Matthias Hellmann, Delegierter aus Sachsen-Anhalt, sieht das ähnlich. „Linke Parteien haben wir genug. Es muß doch weit mehr als fünf Prozent in Deutschland geben, die etwas anderes wollen“, ist der Vorsitzende des FDP-Kreisverbandes Harz überzeugt. Das neue Grundsatzprogramm sei für ihn nichts weiter als „Wellness-Liberalismus“. Er sei froh, daß er als Delegierter mit seiner Stimme zumindest dazu beitragen konnte, ein FDP-Bekenntnis zur ökologischen Marktwirtschaft zu verhindern. „Das ist doch vielmehr die ideologische Sprache der Grünen, genauso wie der schwammige Begriff Nachhaltigkeit“, merkt er an. Angesichts des programmatischen Linksschwenks übt der Stresemann-Club scharfe Kritik, bezeichnet den Parteitag als „Totentanz“ für die FDP. Die rechtsliberale Gruppierung, die sich derzeit besonders über wachsenden Zuspruch unter jüngeren Parteimitgliedern freut, hält die in Karlsruhe festgezurrten Thesen für „kaum mehr geeignet, anzuecken“. „Eine Partei, deren Regierungstage höchstwahrscheinlich gezählt sind, beschließt, daß sie nicht mehr will, was sie nicht durchzusetzen vermochte“, kommentiert Tritschler die Annahme der Karlsruher Thesen. Die Aufgabe meßbarer Forderungen wie Steuersenkungen werde nun „durch viel buntes Liberallala“ ersetzt. Sein Fazit: „Jetzt haben wir eben ein Programm und einen Vorsitzenden auf Abruf. Das bleibt von Karlsruhe.“ Doch nicht nur im rechtsliberalen Lager der FDP zeigt man sich unzufrieden über die Programmatik Lindners, dem Hans-Dietrich Genscher bescheinigte, daß er geeignet sei, um in die Fußstapfen des linksliberalen Karl-Hermann Flach zu treten. Auch beim Liberalen Aufbruch um den Eurokritiker Frank Schäffler überwiegt die Skepsis. Mit ihrem Positionspapier „Mehr Mut zu Recht und Freiheit“ präsentiert die Gruppe gleich einen ganzen Gegenentwurf zum neuen Parteiprogramm

Bezeichnend: Dem Baden-Württemberg-Abend der FDP waren zahlreiche Anhänger des Liberalen Aufbruchs ferngeblieben; diese trafen sich stattdessen zu einer eigenen Veranstaltung. Kritik seitens der FDP-Spitze dürfte es dafür kaum geben.
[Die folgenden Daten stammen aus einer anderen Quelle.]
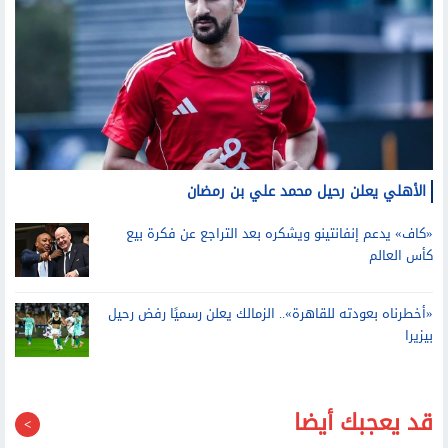
الأهلي يعلن رحيل محمد علي بن رمضان
«كاف» يدعم إنفانتينو ويشكره بعد التراجع عن فكرة بيع
كأس العالم
«أخطرناه بعودته للقاهرة».. الزمالك يعلن رسميًا رفض رحيل
بيزيرا
قد يعجبك أيضا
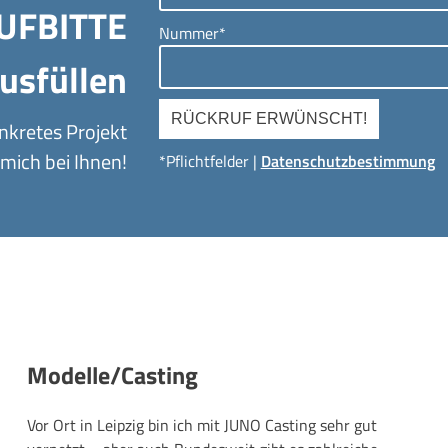
UFBITTE
Nummer*
usfüllen
nkretes Projekt
mich bei Ihnen!
*Pflichtfelder |
Datenschutzbestimmung
Modelle/Casting
Vor Ort in Leipzig bin ich mit JUNO Casting sehr gut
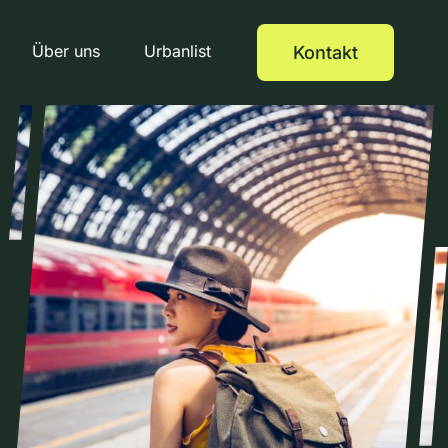
Über uns
Urbanlist
Kontakt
Denn auf dem Rostocker Parteitag vorigen Jahres war es der Bundesvorstand selbst gewesen, der sich abends absetzte, um exklusiv in Warnemünde zu feiern. Parteichef Rösler konnte unterdessen selbst mit seiner Rede kaum punkten. „Es war die schlechteste des Parteitags“, lautet die vernichtende Kritik Florian Miethes, den der Auftritt Brüderles hingegen beeindruckte. „Ich würde nur wünschen, daß er auch mal so handelt, wie er redet“, meint er.